Coringa entra em ação, numa interpretação colossal do ator que morre de overdose, logo após as filmagens. Ironia do destino? Acidente de trabalho? Algo semelhante, talvez, ao caso daqueles atores do Actor Studio, que de tanto interpretar papeis tão controversos, acabam se esquecendo de quem são eles mesmos, na realidade. Não há como não se lembrar de um deles: James Dean, que morre com Giant (“Assim Caminha a Humanidade”), recém-saído do forno. Mas Coringa, como o próprio nome sugere, precisa de outras cartas para fechar o jogo. Ele, sozinho, não é nada; são os outros que lhe dão força e lhe permitem catalisar o mal que todos nós levamos dentro. É o lado negro da “Força”, voltando à imagem de “Guerra nas Estrelas”. Se há o lado negro, é porque existe a “Força”, porque o lado bom é uma realidade. A luta entre o bem e o mal não está fora, mas dentro de cada homem. De algum modo, Harvey duas-caras é um símbolo adequado dessa realidade controversa com a qual convivemos. O esforço do Coringa é alavancar a maldade que o homem encerra, assim como o medo e o desejo de poder arrasta Anakin Skywalker até transformá-lo em Darth Wader.

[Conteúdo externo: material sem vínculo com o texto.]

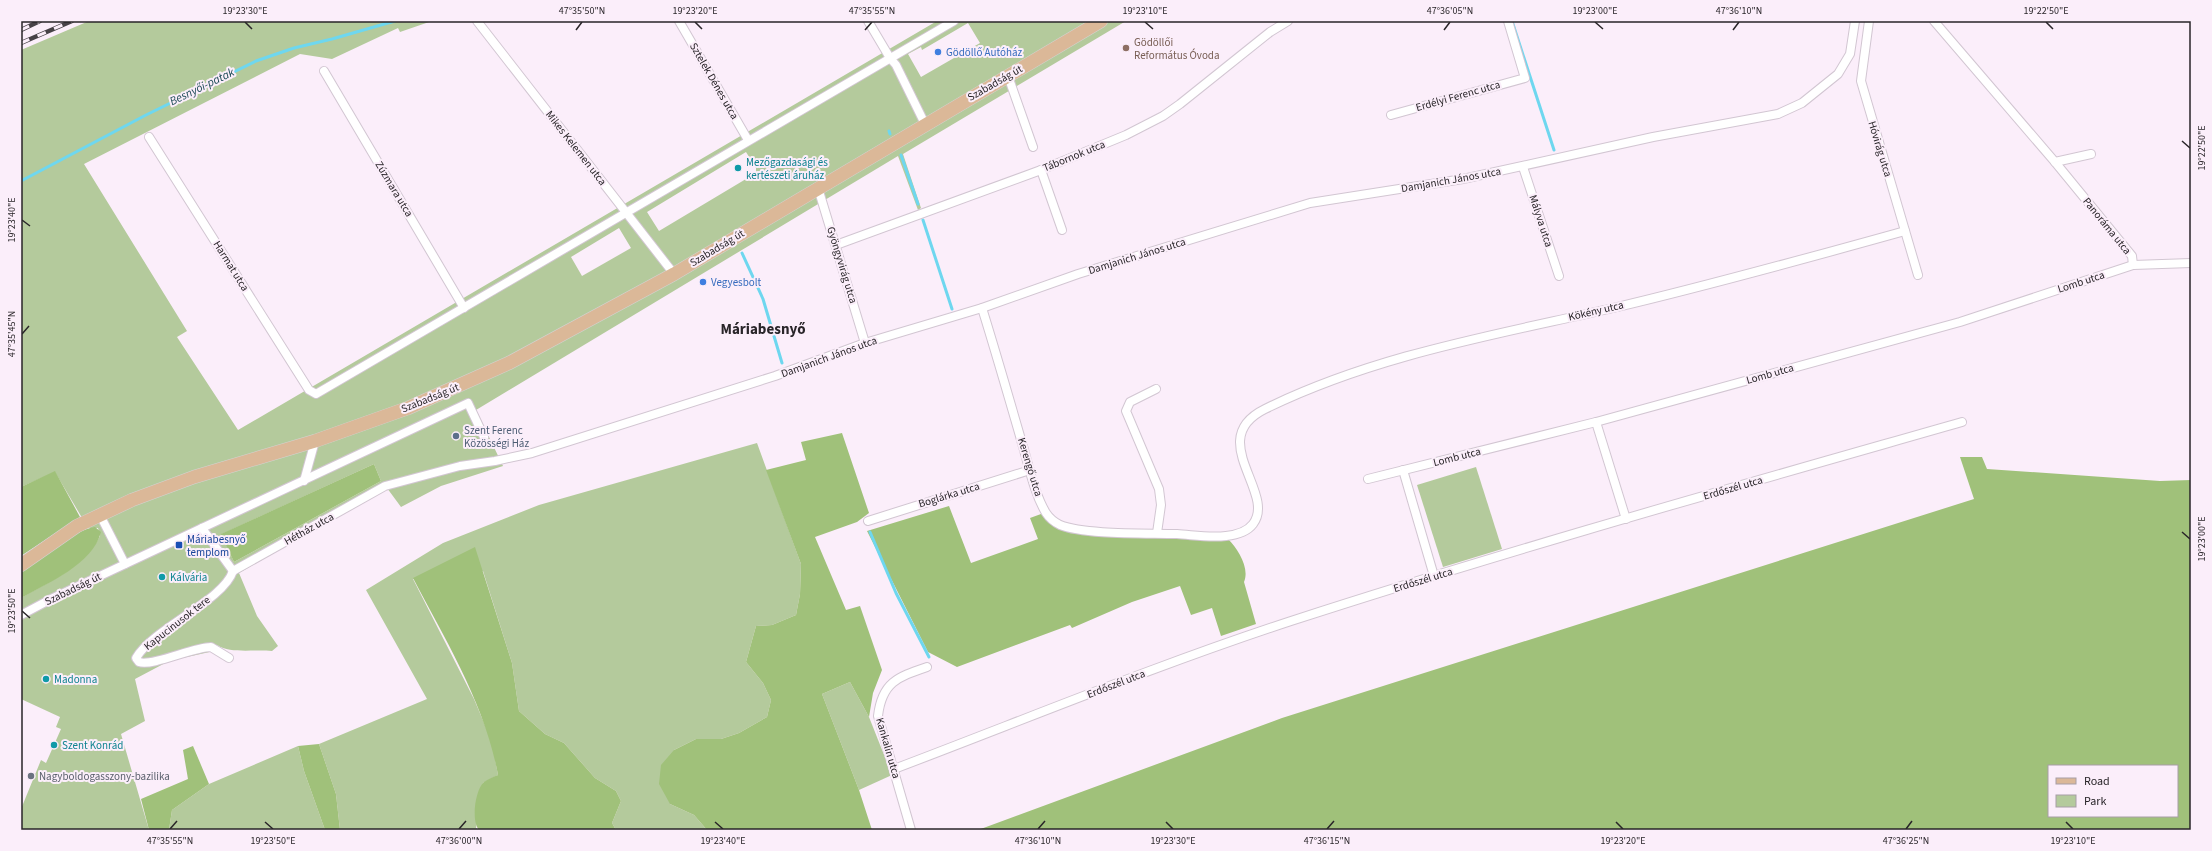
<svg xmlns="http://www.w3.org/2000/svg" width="2212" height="851" font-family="'Source Sans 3',sans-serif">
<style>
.green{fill:#b4ca9c;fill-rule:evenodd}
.forest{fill:#a0c17a;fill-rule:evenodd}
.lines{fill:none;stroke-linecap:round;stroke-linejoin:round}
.stream{stroke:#6ed7ef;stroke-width:3}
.street-casing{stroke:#d2c6d2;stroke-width:10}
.primary-casing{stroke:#d4d3d4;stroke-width:14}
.street{stroke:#fff;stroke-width:8}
.primary{stroke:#dbb898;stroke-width:13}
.rail-casing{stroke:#474247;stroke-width:4.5}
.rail{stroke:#fbeefa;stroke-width:3;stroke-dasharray:9;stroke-linecap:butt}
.ticks{fill:none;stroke:#292529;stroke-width:1.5}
.education-dot{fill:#8d6e63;stroke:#fbeefa;stroke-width:1.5}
.shop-dot{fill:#3f7fe0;stroke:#fbeefa;stroke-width:1.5}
.culture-dot{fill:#0f9aa8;stroke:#fbeefa;stroke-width:1.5}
.service-dot{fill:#5c6f8a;stroke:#fbeefa;stroke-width:1.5}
.transit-dot{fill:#1a4fb4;stroke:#fbeefa;stroke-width:1.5}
.worship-dot{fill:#6b7280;stroke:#fbeefa;stroke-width:1.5}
.labels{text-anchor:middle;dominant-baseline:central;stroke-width:4;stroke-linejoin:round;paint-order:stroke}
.education-label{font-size:11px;fill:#785e54;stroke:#fbeefa;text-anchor:start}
.shop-label{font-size:11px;fill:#366cbe;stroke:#fbeefa;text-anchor:start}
.street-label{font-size:11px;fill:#292529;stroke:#fbeefa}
.culture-label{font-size:11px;fill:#0d838f;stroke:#fbeefa;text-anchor:start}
.service-label{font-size:11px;fill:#4e5e75;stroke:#fbeefa;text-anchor:start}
.transit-label{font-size:11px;fill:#164399;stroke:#fbeefa;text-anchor:start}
.worship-label{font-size:11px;fill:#5b616d;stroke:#fbeefa;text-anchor:start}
.water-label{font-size:12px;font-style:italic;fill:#1b4a55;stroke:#fbeefa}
.district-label{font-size:15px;font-weight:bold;fill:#292529;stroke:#fbeefa}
.neatline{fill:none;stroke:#292529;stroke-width:1.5}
.ticks-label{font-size:10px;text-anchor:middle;fill:#292529}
</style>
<rect width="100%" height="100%" fill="#fbeefa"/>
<!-- green -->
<g class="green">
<path d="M 89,21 L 432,21 L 400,32 L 398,28 L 332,59 L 300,54 L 84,164 L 187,331 L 177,337 L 238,430 L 937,21 L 1126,21 L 903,154 L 921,208 L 918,210 L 898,156 L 476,410 L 503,466 L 441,486 L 401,507 L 387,488 L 239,573 L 257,616 L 278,646 L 272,651 C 254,649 231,654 217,645 L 214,651 L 169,661 L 135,679 L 145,721 L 121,734 L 149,830 L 21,830 L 21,809 L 41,760 L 46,763 L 61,729 L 56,727 L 60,717 L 21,699 L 21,598 C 50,581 85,567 100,536 L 98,528 L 88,528 L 55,472 L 21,487 L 21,50 ZM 968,23 L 980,43 L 921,77 L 908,54 L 921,47 L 922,50 ZM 746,152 L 756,168 L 756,173 L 659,231 L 647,212 ZM 619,228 L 631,248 L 582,276 L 571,257 ZM 374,464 L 381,481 L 234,562 L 222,534 Z"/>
<path d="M 757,443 L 801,564 L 800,594 L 796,615 L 772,625 L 756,626 L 746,662 L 763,683 L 771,700 L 767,717 L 739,733 L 721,739 L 696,739 L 674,750 L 670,804 L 694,815 L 707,830 L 616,830 L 612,823 L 621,801 L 616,791 L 595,778 L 564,743 L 545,734 L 519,711 L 512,663 L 483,571 L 413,579 L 474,699 L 492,742 L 498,775 L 483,783 L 476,828 L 479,830 L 340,830 L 336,794 L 319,744 L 427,699 L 366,590 L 443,543 L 539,505 Z"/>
<path d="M 1476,467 L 1502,549 L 1443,567 L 1417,485 Z"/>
<path d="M 850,682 L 869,717 L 892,775 L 859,790 L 822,694 Z"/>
<path d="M 298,746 L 304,771 L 325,830 L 169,830 L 172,810 L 209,784 Z"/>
</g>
<!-- forest -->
<g class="forest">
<path d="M 842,433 L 869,513 L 857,522 L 815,537 L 846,610 L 860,606 L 882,670 L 873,693 L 869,717 L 850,682 L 822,694 L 859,790 L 872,830 L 707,830 L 694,815 L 670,804 L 659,784 L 661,765 L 674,750 L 696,739 L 721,739 L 739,733 L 767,717 L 771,700 L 763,683 L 746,662 L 756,626 L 772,625 L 796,615 L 800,594 L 801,564 L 766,470 L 806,460 L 801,442 Z"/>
<path d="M 1960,457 L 1982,457 L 1987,469 L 2160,481 L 2191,480 L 2191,830 L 978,830 L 1282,718 L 1974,499 ZM 2049,766 L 2177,766 L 2177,816 L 2049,816 Z"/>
<path d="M 374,464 L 381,481 L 234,562 L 221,534 Z"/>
<path d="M 55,471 L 80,517 L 21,556 L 21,487 Z"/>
<path d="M 949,506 L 971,563 L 1038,539 L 1030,518 L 1041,514 L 1066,531 L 1219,541 L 1228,539 C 1238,549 1250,568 1244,582 L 1256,624 L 1221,636 L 1212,608 L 1191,615 L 1180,586 L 1132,602 L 1072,628 L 1070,625 L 957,667 L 928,652 L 867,531 Z"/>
<path d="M 95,527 L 101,532 C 93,564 48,583 21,598 L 21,572 C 38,560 75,529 95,527 Z"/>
<path d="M 475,547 L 512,663 L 519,711 L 545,734 L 564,743 L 595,778 L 616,791 L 621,801 L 612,823 L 616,830 L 479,830 C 471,821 475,790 484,782 C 488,779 493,777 498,775 C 485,704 446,641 413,578 Z"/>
<path d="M 319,744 L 336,794 L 340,830 L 325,830 L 304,771 L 298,746 Z"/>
<path d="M 193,746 L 209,784 L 172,810 L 169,830 L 149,830 L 141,799 L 188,779 L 183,750 Z"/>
</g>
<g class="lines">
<!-- stream -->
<g class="stream">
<path d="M 1512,21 L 1554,150"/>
<path d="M 889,131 L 890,134"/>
<path d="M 901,155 L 918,204"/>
<path d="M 21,181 L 146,115 L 256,61 L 294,48 L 332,39 L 395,21"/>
<path d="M 923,220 L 952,309"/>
<path d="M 742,253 L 763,299 L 782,363"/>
<path d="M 870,532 L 896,593 L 929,657"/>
</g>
<defs>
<g id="street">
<path d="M 477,21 L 674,274"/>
<path d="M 679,21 L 748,140"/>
<path d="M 868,21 L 890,58 L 896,65 L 925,124"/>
<path d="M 1869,21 L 1861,81 L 1918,275"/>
<path d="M 1934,21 L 2055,162 L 2132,256 L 2133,265"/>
<path d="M 324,71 L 464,308"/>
<path d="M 1008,76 L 1033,147"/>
<path d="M 1391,115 L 1525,78 L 1508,21"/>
<path d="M 149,137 L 309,390 L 316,394 L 954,21"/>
<path d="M 2055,162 L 2091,154"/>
<path d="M 1523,167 L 1559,276"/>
<path d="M 1041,170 L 1062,230"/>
<path d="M 818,188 L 865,343"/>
<path d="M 836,245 L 1041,170 L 1126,135 L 1163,116 L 1180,104 L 1270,32 L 1288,21"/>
<path d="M 982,308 C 996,353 1009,398 1022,443 C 1029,466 1034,493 1046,513 C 1050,519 1054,522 1060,525 C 1085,535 1147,533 1177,534 C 1193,535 1209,538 1226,536 C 1235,535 1247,532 1253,524 C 1277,493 1204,439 1265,409 C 1375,355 1495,335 1613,308 C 1711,285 1808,258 1905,231"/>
<path d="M 1156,389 L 1130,402 L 1126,411 L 1159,489 L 1161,505 L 1157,533"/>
<path d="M 1596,422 L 1626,519"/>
<path d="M 1403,470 L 1434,576"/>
<path d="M 1368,479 L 1596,422 L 1960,322 L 2133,265 L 2191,263"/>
<path d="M 304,481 L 315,441"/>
<path d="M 100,515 L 125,564"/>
<path d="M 868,521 L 1030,470"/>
<path d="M 202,528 L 233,571"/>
<path d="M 233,571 L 385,486 L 460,466 L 495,461 L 532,453 L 775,376 L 865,343 L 982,308 L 1078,274 L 1310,203 L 1463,179 L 1653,137 L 1778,114 L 1802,103 L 1838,74 L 1850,54 L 1855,21"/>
<path d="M 21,615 L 53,598 L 468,403 L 484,437"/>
<path d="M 229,658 L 211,647 C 193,647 152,667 139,662 L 136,658 C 155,627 223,601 233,571"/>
<path d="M 894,769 C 1026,719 1157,665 1291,621 C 1513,549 1738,486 1962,422"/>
<path d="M 911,830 L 878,716 C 882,682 898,677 927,667"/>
</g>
<path id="primary" d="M 21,565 L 77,526 L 132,500 L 194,477 L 315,441 L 408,408 L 509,363 L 674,274 L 1101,21"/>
</defs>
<!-- street casing -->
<use href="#street" class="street-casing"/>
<!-- primary casing -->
<use href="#primary" class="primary-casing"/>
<!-- street -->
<use href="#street" class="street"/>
<!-- primary -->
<use href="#primary" class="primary"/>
<defs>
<g id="rail">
<path d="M 21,30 L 40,21"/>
<path d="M 21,43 L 72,21"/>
</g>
</defs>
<!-- rail casing -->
<use href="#rail" class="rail-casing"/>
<!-- rail -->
<use href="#rail" class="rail"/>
</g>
<!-- ticks -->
<path class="ticks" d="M 245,22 L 252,29M 695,22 L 702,29M 1145,22 L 1153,29M 1595,22 L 1603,29M 2046,22 L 2053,29M 576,30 L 582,22M 865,30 L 872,22M 1444,30 L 1450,22M 1733,30 L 1739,22M 2182,141 L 2190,148M 22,220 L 30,226M 22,334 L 29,326M 2182,532 L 2190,539M 22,611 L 30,618M 265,822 L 273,829M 715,822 L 723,829M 1166,822 L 1173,829M 1616,822 L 1623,829M 2066,822 L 2073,829M 170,829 L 177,821M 459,829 L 466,821M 1038,829 L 1045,821M 1327,829 L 1334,821M 1906,829 L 1912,821"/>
<!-- markers -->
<circle class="education-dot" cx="1126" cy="48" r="4"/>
<g class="shop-dot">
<circle cx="938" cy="52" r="4"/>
<circle cx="703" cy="282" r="4"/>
</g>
<g class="culture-dot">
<circle cx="738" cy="168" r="4"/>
<circle cx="162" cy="577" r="4"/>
<circle cx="46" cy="679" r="4"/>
<circle cx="54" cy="745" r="4"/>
</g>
<circle class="service-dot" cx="456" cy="436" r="4"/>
<rect class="transit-dot" x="175" y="541" width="8" height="8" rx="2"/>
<circle class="worship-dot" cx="31" cy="776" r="4"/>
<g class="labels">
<!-- education labels -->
<g class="education-label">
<text x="1134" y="42">Gödöllői<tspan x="1134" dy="13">Református Óvoda</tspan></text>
</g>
<!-- shop labels -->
<g class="shop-label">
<text x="946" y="52">Gödöllő Autóház</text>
<text x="711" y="282">Vegyesbolt</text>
</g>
<!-- street labels -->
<g class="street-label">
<text transform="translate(714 81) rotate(60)">Sztelek Dénes utca</text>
<text transform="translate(995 83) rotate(-30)">Szabadság út</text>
<text transform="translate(1458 96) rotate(-16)">Erdélyi Ferenc utca</text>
<text transform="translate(576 148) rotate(52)">Mikes Kelemen utca</text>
<text transform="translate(1880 149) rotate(73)">Hóvirág utca</text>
<text transform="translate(1074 156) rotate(-22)">Tábornok utca</text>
<text transform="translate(1451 180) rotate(-10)">Damjanich János utca</text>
<text transform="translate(394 189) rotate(59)">Zúzmara utca</text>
<text transform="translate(1541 221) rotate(72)">Mályva utca</text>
<text transform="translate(2107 226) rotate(51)">Panoráma utca</text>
<text transform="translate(717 248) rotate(-31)">Szabadság út</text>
<text transform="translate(1137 256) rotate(-17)">Damjanich János utca</text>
<text transform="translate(842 265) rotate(73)">Gyöngyvirág utca</text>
<text transform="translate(231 266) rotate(58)">Harmat utca</text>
<text transform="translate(2081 282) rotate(-18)">Lomb utca</text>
<text transform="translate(1596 311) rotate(-13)">Kökény utca</text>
<text transform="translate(829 357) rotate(-20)">Damjanich János utca</text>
<text transform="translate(1770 374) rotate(-16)">Lomb utca</text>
<text transform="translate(430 398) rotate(-22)">Szabadság út</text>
<text transform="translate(1457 457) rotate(-14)">Lomb utca</text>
<text transform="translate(1030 467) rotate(73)">Kerengő utca</text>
<text transform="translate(1733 488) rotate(-16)">Erdőszél utca</text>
<text transform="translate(949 495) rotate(-17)">Boglárka utca</text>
<text transform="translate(309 529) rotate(-29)">Hétház utca</text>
<text transform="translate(1423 580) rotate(-17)">Erdőszél utca</text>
<text transform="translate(73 589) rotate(-26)">Szabadság út</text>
<text transform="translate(177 623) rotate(-38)">Kapucinusok tere</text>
<text transform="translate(1116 684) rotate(-21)">Erdőszél utca</text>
<text transform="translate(888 748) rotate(74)">Kankalin utca</text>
</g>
<!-- culture labels -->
<g class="culture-label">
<text x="746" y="162">Mezőgazdasági és<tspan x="746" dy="13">kertészeti áruház</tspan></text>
<text x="170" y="577">Kálvária</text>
<text x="54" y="679">Madonna</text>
<text x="62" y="745">Szent Konrád</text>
</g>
<!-- service labels -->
<g class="service-label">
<text x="464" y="430">Szent Ferenc<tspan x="464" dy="13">Közösségi Ház</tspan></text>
</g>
<!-- transit labels -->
<g class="transit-label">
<text x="187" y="539">Máriabesnyő<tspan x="187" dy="13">templom</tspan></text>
</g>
<!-- worship labels -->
<g class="worship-label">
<text x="39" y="776">Nagyboldogasszony-bazilika</text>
</g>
<!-- water labels -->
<g class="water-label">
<text transform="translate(202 87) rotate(-26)">Besnyői-patak</text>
</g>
<!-- district labels -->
<g class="district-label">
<text x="763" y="329">Máriabesnyő</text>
</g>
</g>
<!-- border -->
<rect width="2212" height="851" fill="none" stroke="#fbeefa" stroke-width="44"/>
<!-- legend -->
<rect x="2048" y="765" width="130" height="52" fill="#fbeefa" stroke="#a79ea6"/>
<rect x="2056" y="778" width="20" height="6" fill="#dbb898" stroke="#a79ea6"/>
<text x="2084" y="785" font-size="12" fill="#292529">Road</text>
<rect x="2056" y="795" width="20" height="12" fill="#b4ca9c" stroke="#a79ea6"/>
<text x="2084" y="805" font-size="12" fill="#292529">Park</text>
<rect x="22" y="22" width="2168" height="807" class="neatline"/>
<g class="ticks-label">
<text x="245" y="14">19°23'30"E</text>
<text x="582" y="14">47°35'50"N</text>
<text x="695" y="14">19°23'20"E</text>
<text x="872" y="14">47°35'55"N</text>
<text x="1145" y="14">19°23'10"E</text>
<text x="1450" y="14">47°36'05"N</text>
<text x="1595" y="14">19°23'00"E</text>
<text x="1739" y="14">47°36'10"N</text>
<text x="2046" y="14">19°22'50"E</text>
<text transform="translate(2201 148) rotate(-90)" y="4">19°22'50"E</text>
<text transform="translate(11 220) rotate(-90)" y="4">19°23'40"E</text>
<text transform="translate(11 334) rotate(-90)" y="4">47°35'45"N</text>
<text transform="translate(2201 539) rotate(-90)" y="4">19°23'00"E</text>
<text transform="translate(11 611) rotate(-90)" y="4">19°23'50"E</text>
<text x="170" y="844">47°35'55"N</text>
<text x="273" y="844">19°23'50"E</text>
<text x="459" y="844">47°36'00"N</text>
<text x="723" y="844">19°23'40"E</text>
<text x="1038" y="844">47°36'10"N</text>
<text x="1173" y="844">19°23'30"E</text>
<text x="1327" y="844">47°36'15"N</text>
<text x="1623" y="844">19°23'20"E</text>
<text x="1906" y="844">47°36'25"N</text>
<text x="2073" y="844">19°23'10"E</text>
</g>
</svg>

A verdade é que cada um de nós é Harvey duas-caras: temos o nosso lado ruim, e por isso o Coringa nos agarra. Ele não teria vez se nós não tivéssemos “culpa no cartório”. Somos nós quem conspiramos contra nós mesmos. “A vida é terra, e vivê-la é lodo – diz Fernando Pessoa. E continua: “Tudo é maneira, diferença ou modo. Em tudo quanto faças sê só tu, em tudo quanto faças sê tu todo”. E é nessa dúvida, na falta de integridade de sermos nós por inteiro diante da vida, a qual sempre traz dificuldades, é ai onde o Coringa nos pega.

Conhecedor da miséria humana, Coringa carece de esperança nas possibilidades do ser humano. O convívio com o mal o tornou definitivamente pessimista. Desconhece que é possível extrair virtudes, heroísmo, doação total, generosidade esmagadora desse homem que ele considera perdido. O homem é capaz de grandeza, e para isso precisa de um Batman que o cutuque. Essa é a função do nosso homem-morcego, que não é um herói, alguém que vem suprir as deficiências e as mediocridades dos seus pares. É muito mais que isso: Batman é um guardião silencioso, que trabalha eficazmente, sem fazer barulho. É um protetor zeloso, incansável, que extrai do homem o seu melhor. É, de fato, o cavaleiro – no sentido medieval do termo, isto é, o “homem honrado” –, que cavalga nas trevas que por vezes envolvem o ser humano, para trazê-lo, uma e mil vezes, para o lado bom da “Força”.

Não reclamemos do mundo e das trevas. Façamos a nossa parte. Todos nós podemos ser Batman. E o seremos, de fato, para os outros e para nós mesmos, sempre que estejamos dispostos a não tirar férias – jamais! – da nossa missão.